I've started in on the sequel, Echopraxia.


This post's theme word is xerophyte, "a plant adapted to growing in a very dry or desert environment." Whales might have trouble understanding xerophytes, but they apply for research grants anyway.

Tuesday, February 23, 2016

Carol

Carol tells the story of a woman (the titular Carol) who meets another woman (Therese); they strike up a friendship and go on a car trip. This is the most boring possible plot summary, because I'm not sure how to convey the content of a film which was so deeply visual. Almost the entire plot was carried on in nonverbal facial cues. Carol and Therese chat, and converse, and sometimes just look at each other, and flirt; but the boundary between these things is extremely fluid. At times the camera itself felt like it was flirting, the particular way it framed part of someone's face to shape the way the audience was allowed to read their expression.

The film is a visual and emotional feast, leaving me sated and digesting (mentally).

The setting (1950s New York City) provides a delectable selection of high fashion: heels, crisp and luscious makeup, fur coats, gloves, strict and uniform social rules and roles which everyone ought to aspire to. And the story unfolds slowly, just as the protagonist is revealed slowly: Therese is quiet and reticent. The audience is shown how she moves through her day, but no voiceover frames our understanding. We must read her feelings and thoughts in how she moves, in how she dresses, in how she acts, in her expressions; we must squeeze every drop of substance from her infrequent utterances. This forced me enticed me to pay attention, and probably caused me to be more emotionally invested.

Which is the point of the film (IMHO).

The entire plot is carried on tiny glances, offhand gestures, the way one person walks or tilts her shoulders or touches her hair. It is a film which studies how people assemble themselves from a collection of tiny decisions, and responses, and unconscious tics. How and why are people attracted to each other? Why do they get along (when they do), and why do they clash (when they do)? How do personalities and attitudes change over time? It was fascinating to see characters behave differently in different settings. Carol makes a big impression as a decisive, in-charge, dominant figure, but later we get to see the range of her personality; she is sometimes emotionally weak, sometimes vulnerable, sometimes gives support and sometimes desperately needs it. Therese, when choosing to summarize herself, characterizes herself as "never able to say 'no'" and "I don't even know what I want to order for lunch", but elsewhere we see her repeatedly say no in the face of aggressive and relentless social pressure, and she definitely makes her own choices throughout the film, even if she chooses to hide them or frame them as part of someone else's story.

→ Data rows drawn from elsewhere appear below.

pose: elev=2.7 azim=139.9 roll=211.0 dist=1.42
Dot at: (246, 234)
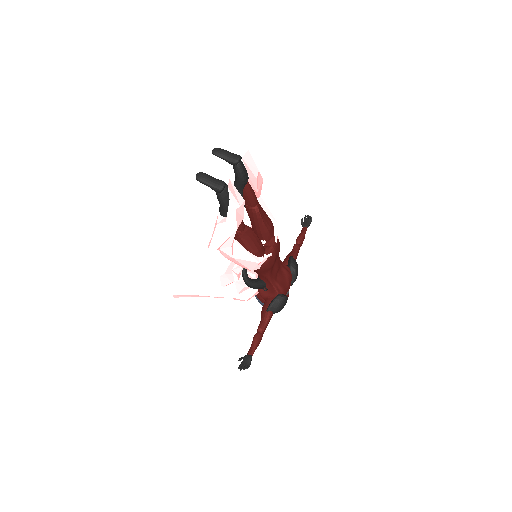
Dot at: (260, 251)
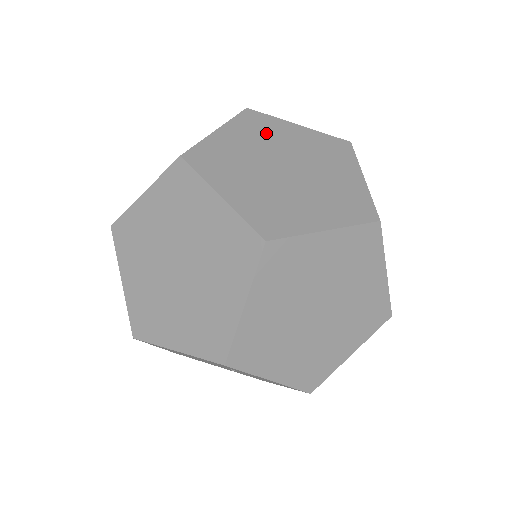
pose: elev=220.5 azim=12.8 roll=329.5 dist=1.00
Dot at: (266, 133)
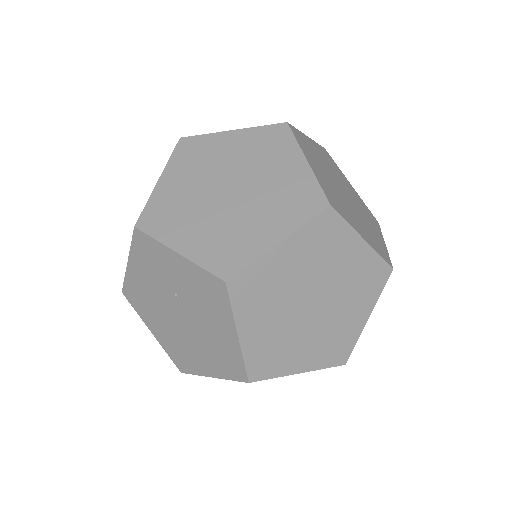
Dot at: occluded
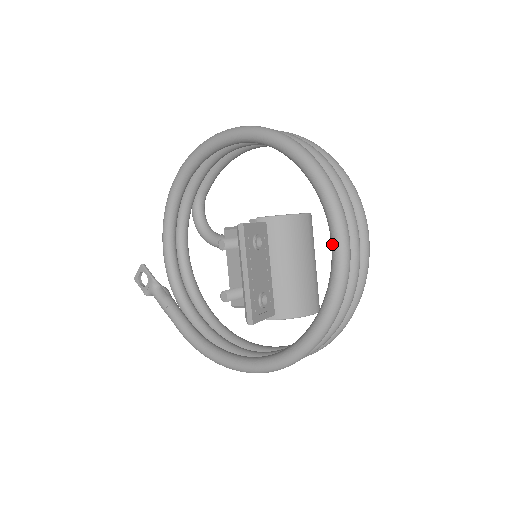
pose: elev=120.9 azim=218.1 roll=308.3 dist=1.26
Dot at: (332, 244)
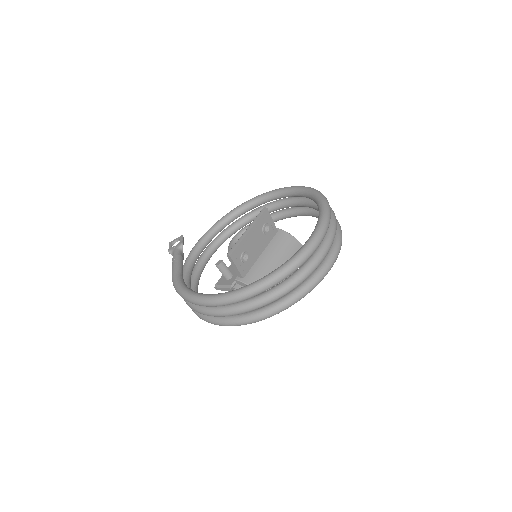
Dot at: (309, 237)
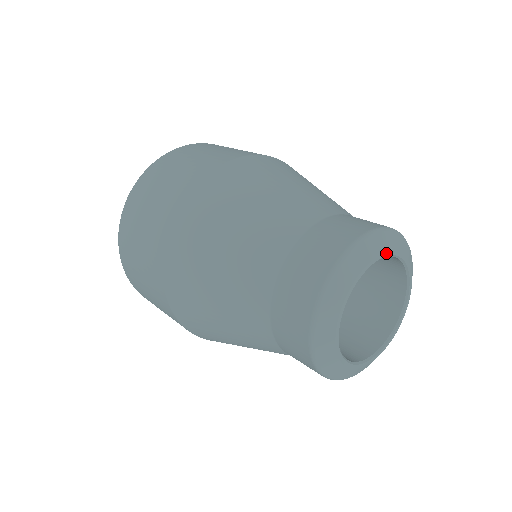
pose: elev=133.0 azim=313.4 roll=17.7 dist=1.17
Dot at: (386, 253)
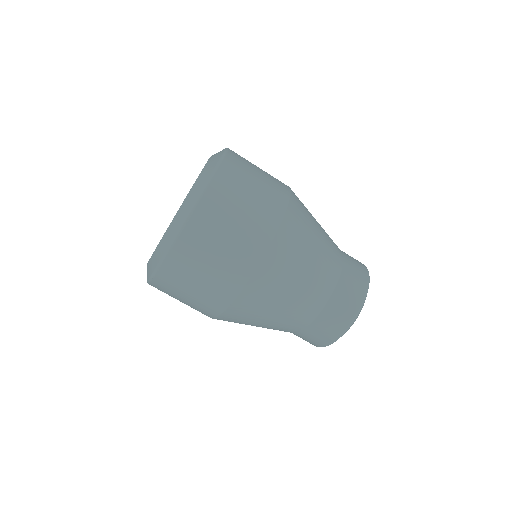
Dot at: occluded
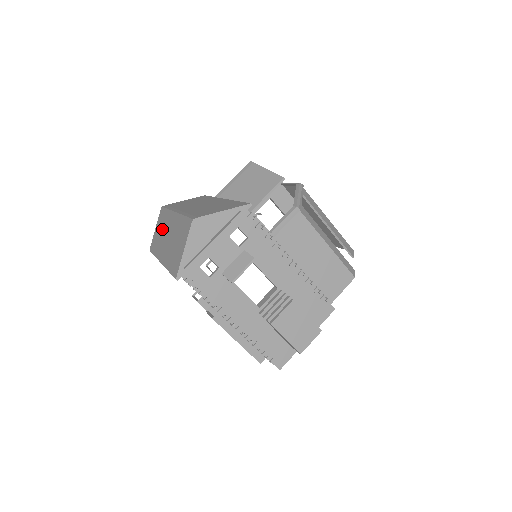
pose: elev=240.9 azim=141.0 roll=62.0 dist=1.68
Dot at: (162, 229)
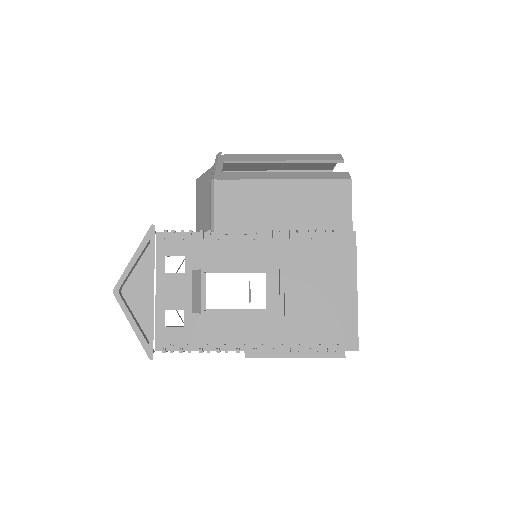
Dot at: occluded
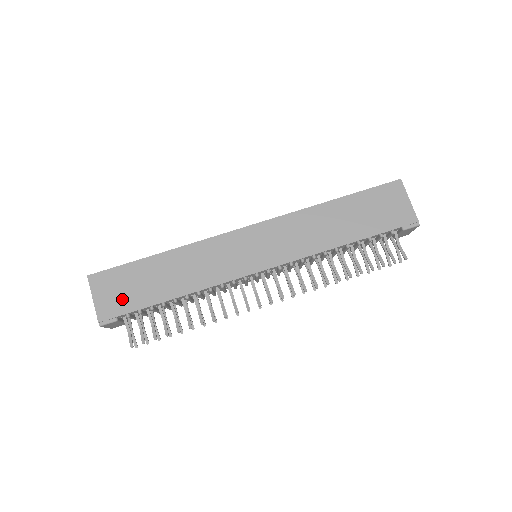
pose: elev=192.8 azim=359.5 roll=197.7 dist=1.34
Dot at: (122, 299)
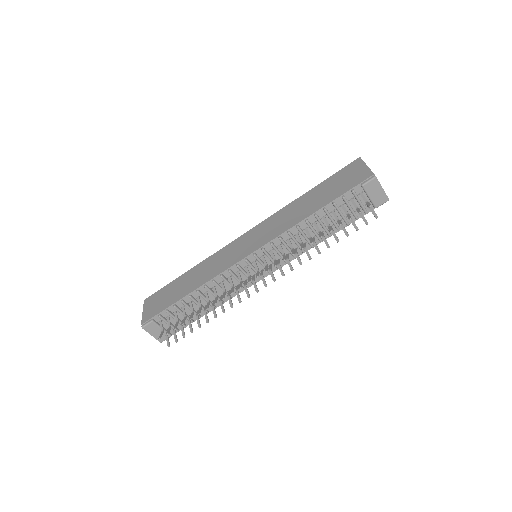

Inevitably, a story with so much framing involves a photographer. I think this sort of low-hanging metaphorical fruit is unavoidable to directors and writers. The metaphor was applied with a very light touch.

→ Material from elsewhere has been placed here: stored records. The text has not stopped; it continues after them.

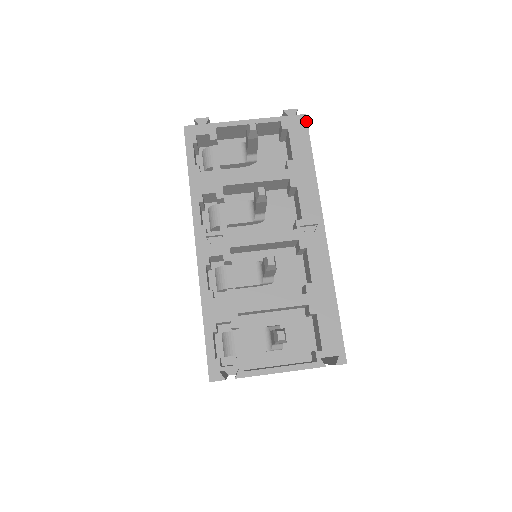
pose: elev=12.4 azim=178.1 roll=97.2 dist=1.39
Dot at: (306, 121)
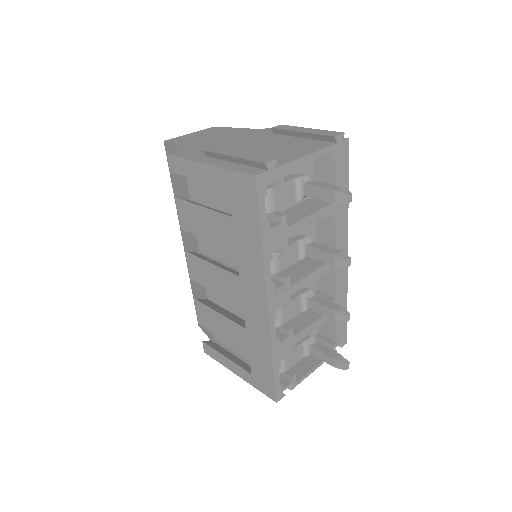
Dot at: (348, 147)
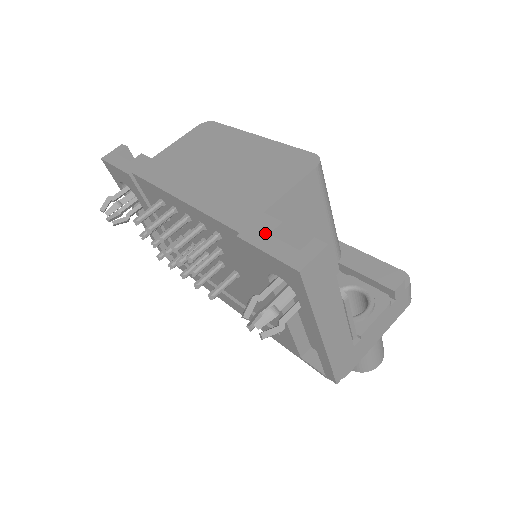
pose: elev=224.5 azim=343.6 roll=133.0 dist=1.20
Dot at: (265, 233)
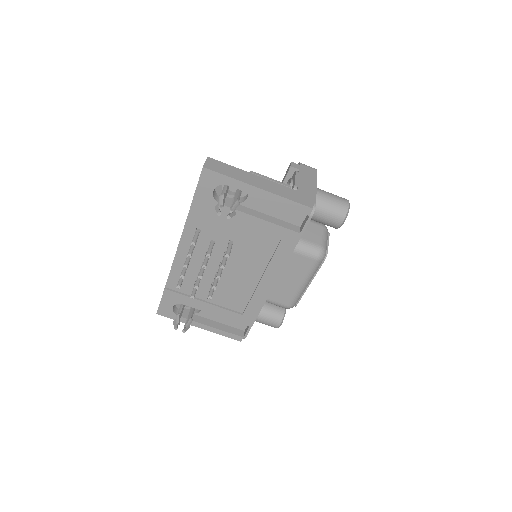
Dot at: occluded
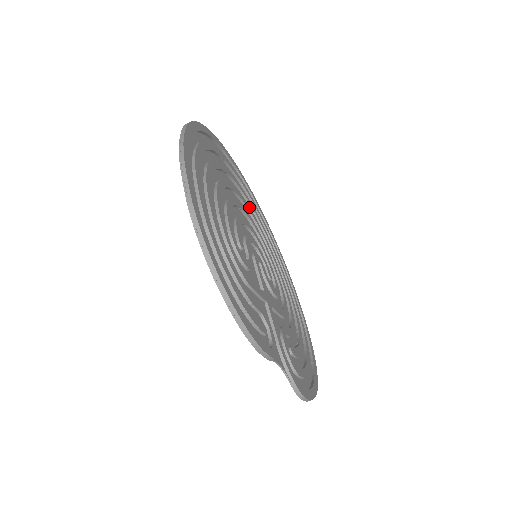
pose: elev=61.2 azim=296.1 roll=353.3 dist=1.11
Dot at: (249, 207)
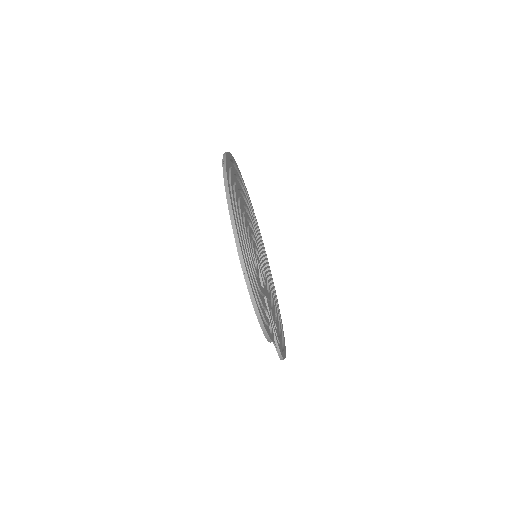
Dot at: (248, 209)
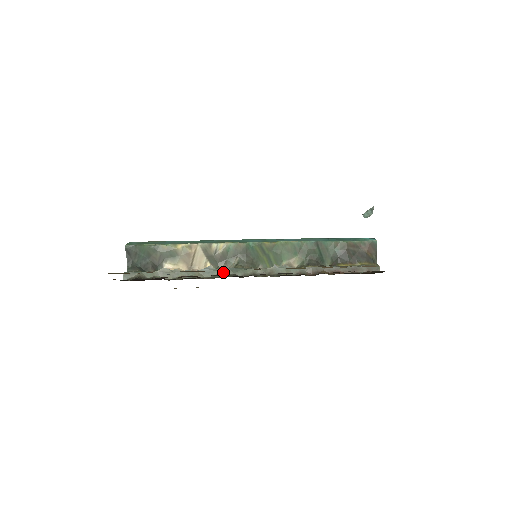
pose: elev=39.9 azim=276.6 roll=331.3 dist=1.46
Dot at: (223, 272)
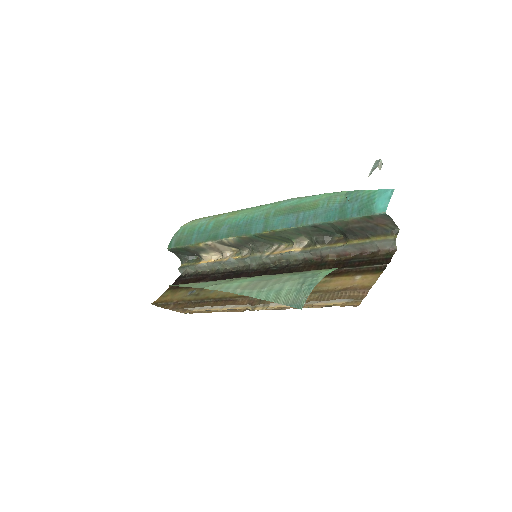
Dot at: (241, 263)
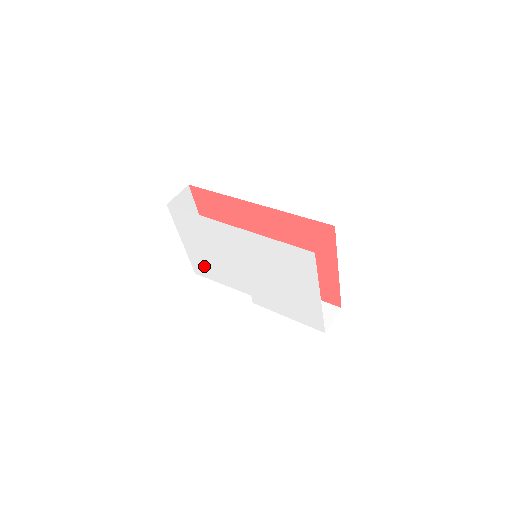
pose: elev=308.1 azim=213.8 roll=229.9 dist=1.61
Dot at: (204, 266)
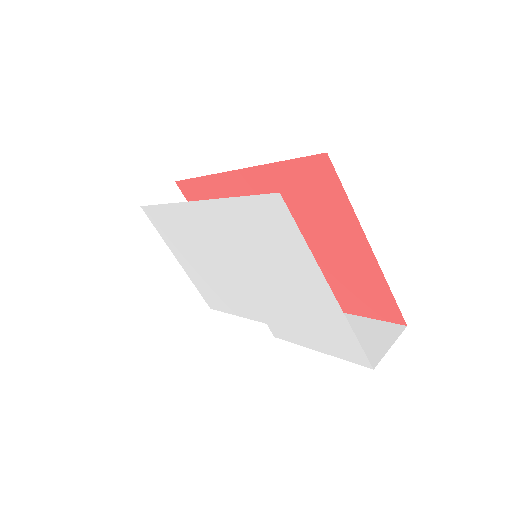
Dot at: (209, 292)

I really appreciated a chance to see women characters who are fully realized, who get to have many dimensions, strengths and weaknesses, who are not predictable, who make their own choices and live with their consequences and don't have to be wrapped up neatly at the end of the film. And I appreciated that for once --- for once! --- the male characters, even those with immense influence (as any realistic 1950s plot cannot avoid the fact that social structures give men power over women), are not allowed to elbow their way to the center of focus. The men were okay; some were despicable, some were sad, and as a nice boondoggle, all of them also got to be fully-dimensional characters.

Easily my  favorite summary came from Q., who said, "Some male reviewers described the movie as 'Two women stare at each other for two hours.' But I realized: it's a movie for people who can read faces."


This post's theme word is polylemma, "a choice involving multiple undesirable options." The specter of divorce is a polylemma hanging ominously over Carol.